Talkin' 'Bout a Revolution
January 2006 / / February 2006
BY RUSS BAKER
Times have certainly changed when bloggers who rail about mainstream journalism can rent part of the Rainbow Room, atop Manhattan's GE building -- a temple of the media establishment -- to announce the latest iteration of the revolution.
As something of a hybrid between old and new media myself, I was intrigued by what I'd heard about Pajamas Media, a for-profit company that gathered some seventy bloggers onto its megasite and raised $ 3.5 million as it prepared to elevate "citizen journalism" and "redefine journalism in the 21st Century and beyond." So I donned my best suit and headed to Rockefeller Center on November 16.
One cofounder of the Los Angeles-based venture is Roger Simon, a screenwriter, mystery novelist, and self-described social liberal who supported the war in Iraq. The other is Charles Johnson, a professional guitarist who runs the conservative Web site www.littlegreenfoot-balls.com, and who led the charge against CBS over the flawed Bush National Guard story. The eclectic Pajamas Media participant list includes brothers from Baghdad, Australians, and aficionados of technology, fashion, and vodka. But the thrust is clearly on American politics, and PM promises "bottom-up" journalism and commentary "by citizens using their observations and knowledge, informed by a desire to speak honestly."
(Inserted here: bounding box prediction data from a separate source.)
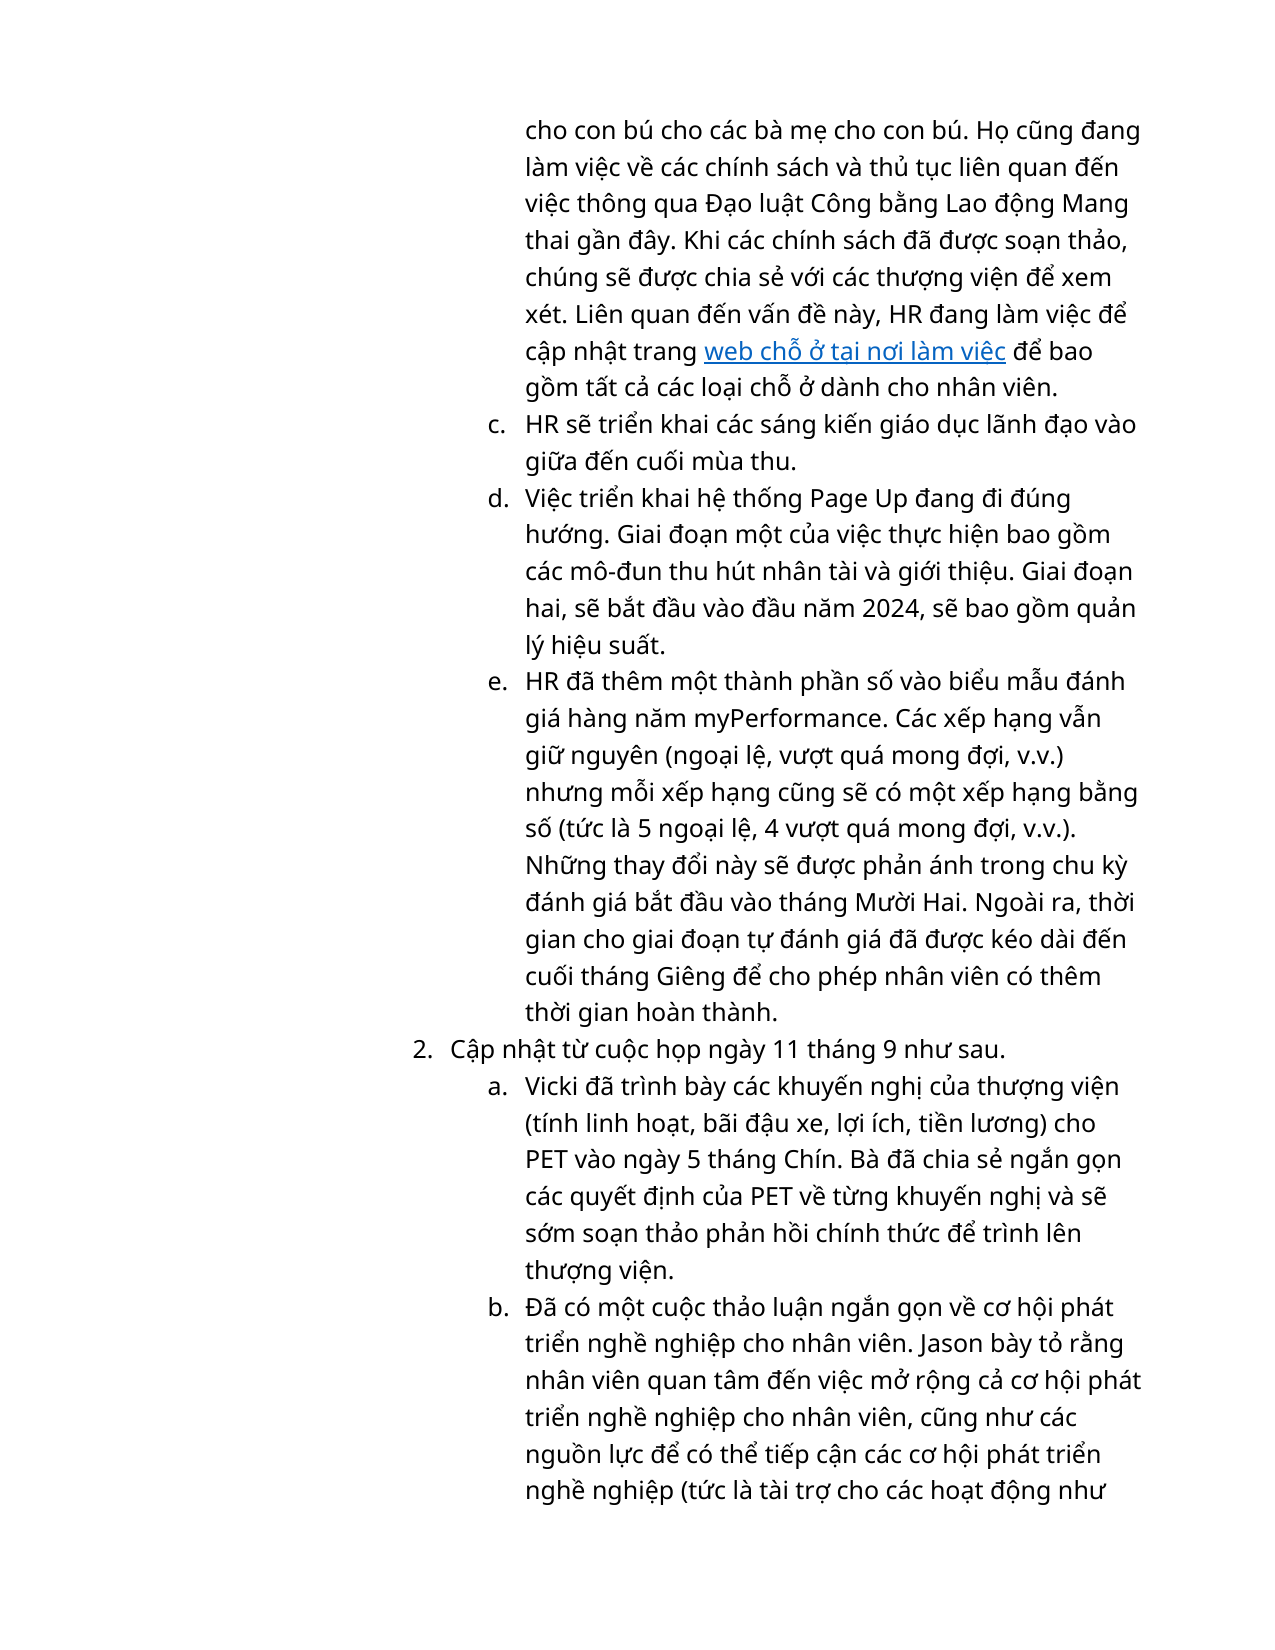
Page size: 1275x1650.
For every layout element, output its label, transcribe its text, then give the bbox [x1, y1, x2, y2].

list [487, 1289, 1144, 1507]
list Việc triển khai hệ thống Page Up đang đi đúng hướng. Giai đoạn một của việc thực hiện bao gồm các mô-đun thu hút nhân tài và giới thiệu. Giai đoạn hai, sẽ bắt đầu vào đầu năm 2024, sẽ bao gồm quản lý hiệu suất. [487, 480, 1144, 661]
list Cập nhật từ cuộc họp ngày 11 tháng 9 như sau. [412, 1032, 1144, 1066]
list HR đã thêm một thành phần số vào biểu mẫu đánh giá hàng năm myPerformance. Các xếp hạng vẫn giữ nguyên (ngoại lệ, vượt quá mong đợi, v.v.) nhưng mỗi xếp hạng cũng sẽ có một xếp hạng bằng số (tức là 5 ngoại lệ, 4 vượt quá mong đợi, v.v.). Những thay đổi này sẽ được phản ánh trong chu kỳ đánh giá bắt đầu vào tháng Mười Hai. Ngoài ra, thời gian cho giai đoạn tự đánh giá đã được kéo dài đến cuối tháng Giêng để cho phép nhân viên có thêm thời gian hoàn thành. [487, 664, 1144, 1029]
list Vicki đã trình bày các khuyến nghị của thượng viện (tính linh hoạt, bãi đậu xe, lợi ích, tiền lương) cho PET vào ngày 5 tháng Chín. Bà đã chia sẻ ngắn gọn các quyết định của PET về từng khuyến nghị và sẽ sớm soạn thảo phản hồi chính thức để trình lên thượng viện. [487, 1068, 1144, 1286]
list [487, 112, 1144, 404]
list HR sẽ triển khai các sáng kiến giáo dục lãnh đạo vào giữa đến cuối mùa thu. [487, 407, 1144, 477]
A curious example soon came in the person of the luncheon keynoter, one Judith Miller. She offered five commandments for bloggers who want admission to the mainstream media, including being honest about one's agenda and admitting when one makes mistakes. "If you're wrong," she said, "keep going till you get it right."
Next came a video hookup featuring Senator John Cornyn, a Texas Republican and close ally of President Bush, who proceeded to slam traditional journalism for its "partisanship," citing Dan Rather as exhibit A, and declaring that he reads blogs "for the truth."
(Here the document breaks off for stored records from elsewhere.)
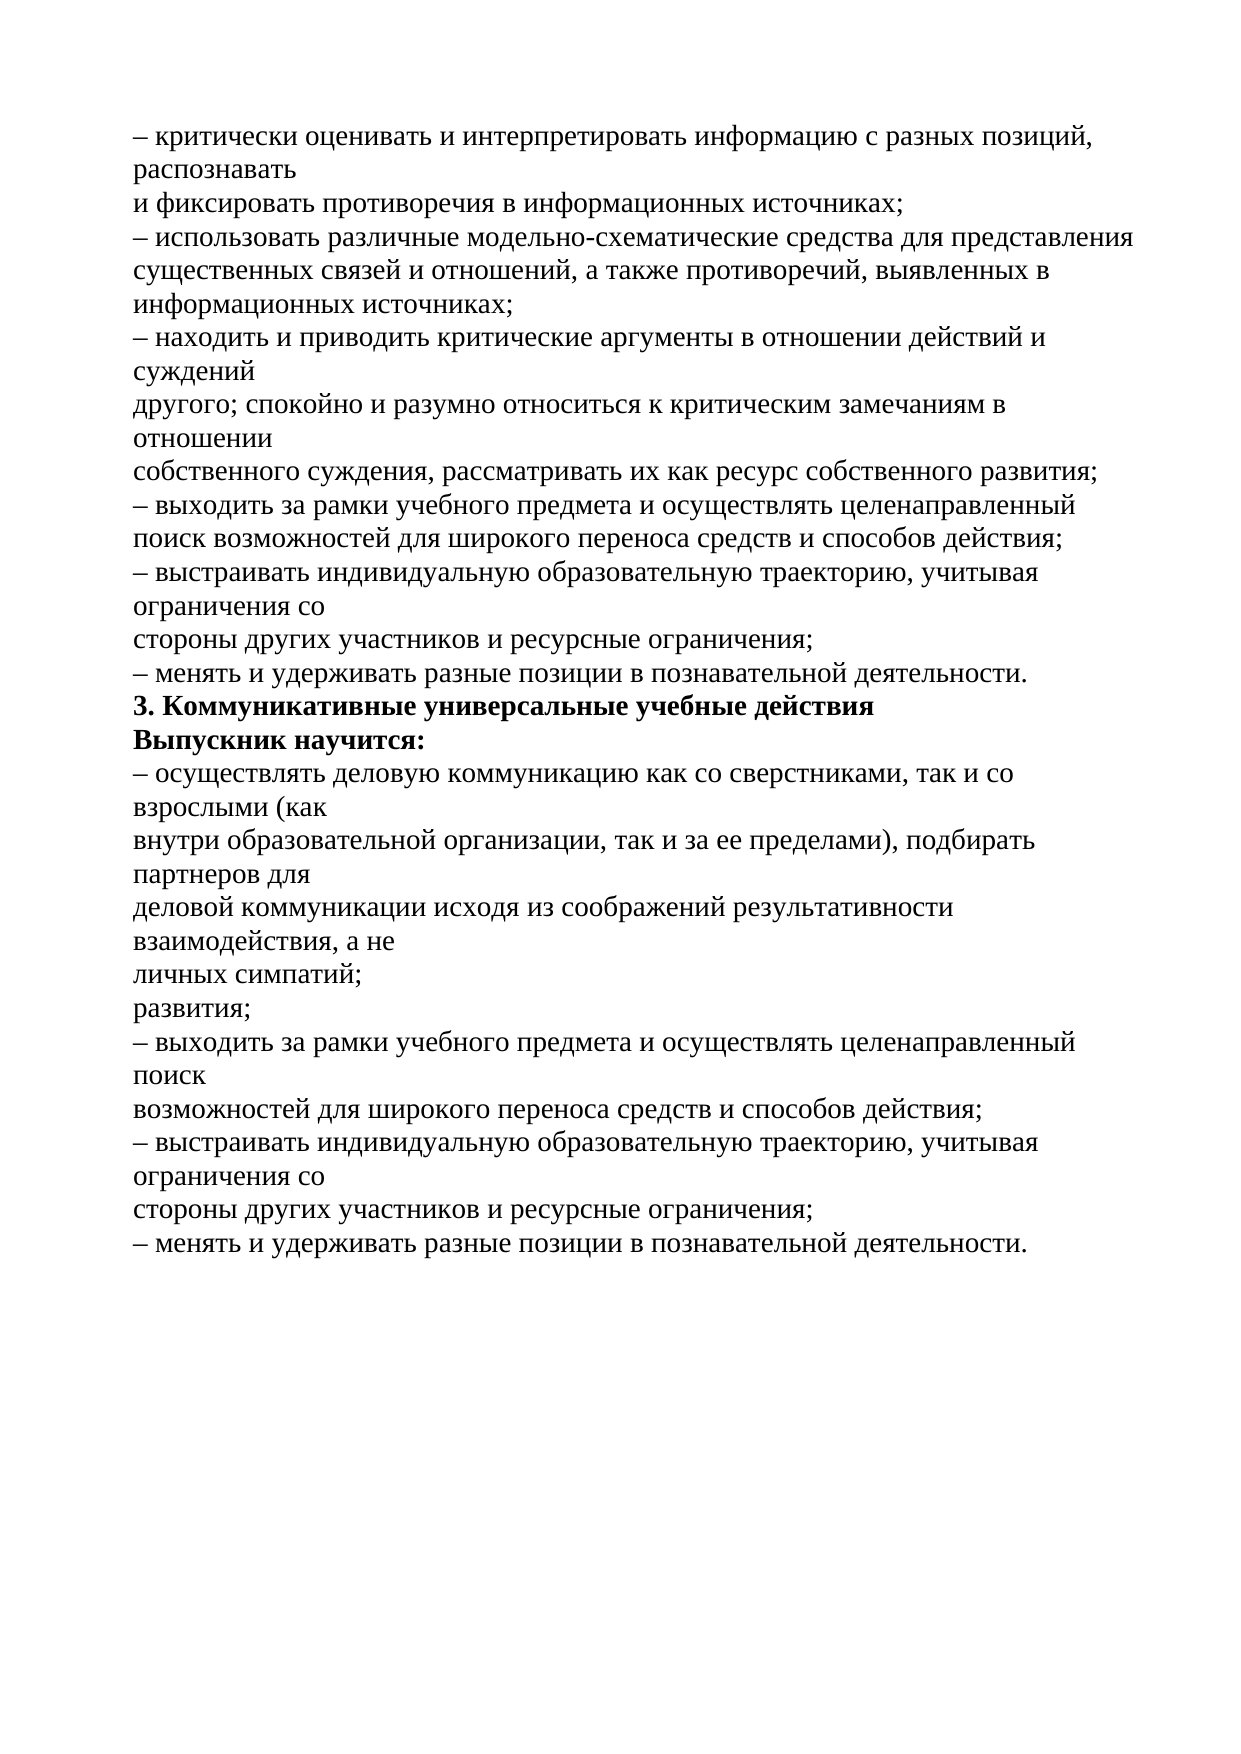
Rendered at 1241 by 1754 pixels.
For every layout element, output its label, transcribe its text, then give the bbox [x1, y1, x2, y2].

text – использовать различные модельно-схематические средства для представления [133, 219, 1152, 252]
text – осуществлять деловую коммуникацию как со сверстниками, так и со взрослыми (как [133, 755, 1152, 822]
text – находить и приводить критические аргументы в отношении действий и суждений [133, 319, 1152, 386]
text – выстраивать индивидуальную образовательную траекторию, учитывая ограничения со [133, 554, 1152, 621]
text личных симпатий; [133, 957, 1152, 990]
text 3. Коммуникативные универсальные учебные действия [133, 688, 1152, 722]
text стороны других участников и ресурсные ограничения; [133, 1191, 1152, 1225]
text – менять и удерживать разные позиции в познавательной деятельности. [133, 655, 1152, 688]
text стороны других участников и ресурсные ограничения; [133, 621, 1152, 655]
text – выходить за рамки учебного предмета и осуществлять целенаправленный поиск [133, 1024, 1152, 1091]
text и фиксировать противоречия в информационных источниках; [133, 185, 1152, 219]
text – менять и удерживать разные позиции в познавательной деятельности. [133, 1225, 1152, 1258]
text другого; спокойно и разумно относиться к критическим замечаниям в отношении [133, 386, 1152, 453]
text – критически оценивать и интерпретировать информацию с разных позиций, распознавать [133, 118, 1152, 185]
text – выстраивать индивидуальную образовательную траекторию, учитывая ограничения со [133, 1124, 1152, 1191]
text развития; [133, 990, 1152, 1024]
text внутри образовательной организации, так и за ее пределами), подбирать партнеров для [133, 822, 1152, 889]
text – выходить за рамки учебного предмета и осуществлять целенаправленный поиск возможностей для широкого переноса средств и способов действия; [133, 487, 1152, 554]
text существенных связей и отношений, а также противоречий, выявленных в [133, 252, 1152, 286]
text собственного суждения, рассматривать их как ресурс собственного развития; [133, 453, 1152, 487]
text возможностей для широкого переноса средств и способов действия; [133, 1091, 1152, 1124]
text деловой коммуникации исходя из соображений результативности взаимодействия, а не [133, 889, 1152, 957]
text Выпускник научится: [133, 722, 1152, 755]
text информационных источниках; [133, 286, 1152, 319]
Reading the blogger biographies, I saw that, despite claims to bipartisanship -- and a few token liberals -- there was a whiff of reaction. One participant wrote the book The Death of Right and Wrong: Exposing the Left's Assault on Our Culture and Values. The squibs were full of Fox News, National Review Online, Washington Times, The Weekly Standard, and such.
Of course, Pajamas is a fledgling operation that deserves the benefit of the doubt. Simon insists that he is interested in a genuine exchange of ideas, and The Nation's David Corn -- one of those token liberals -- told me that he "signed up assuming good faith." He also said he is "watching with a careful eye."
But what troubled my old-media soul isn't a matter of left-right. It's that I heard nothing about PM's commitment to reporting or to intellectual honesty -- the two things most lacking in the blogworld. The avalanche of unearned opinion that is produced each day by bloggers needs no leg up, but honest journalism sure does. Watch with a careful eye, indeed.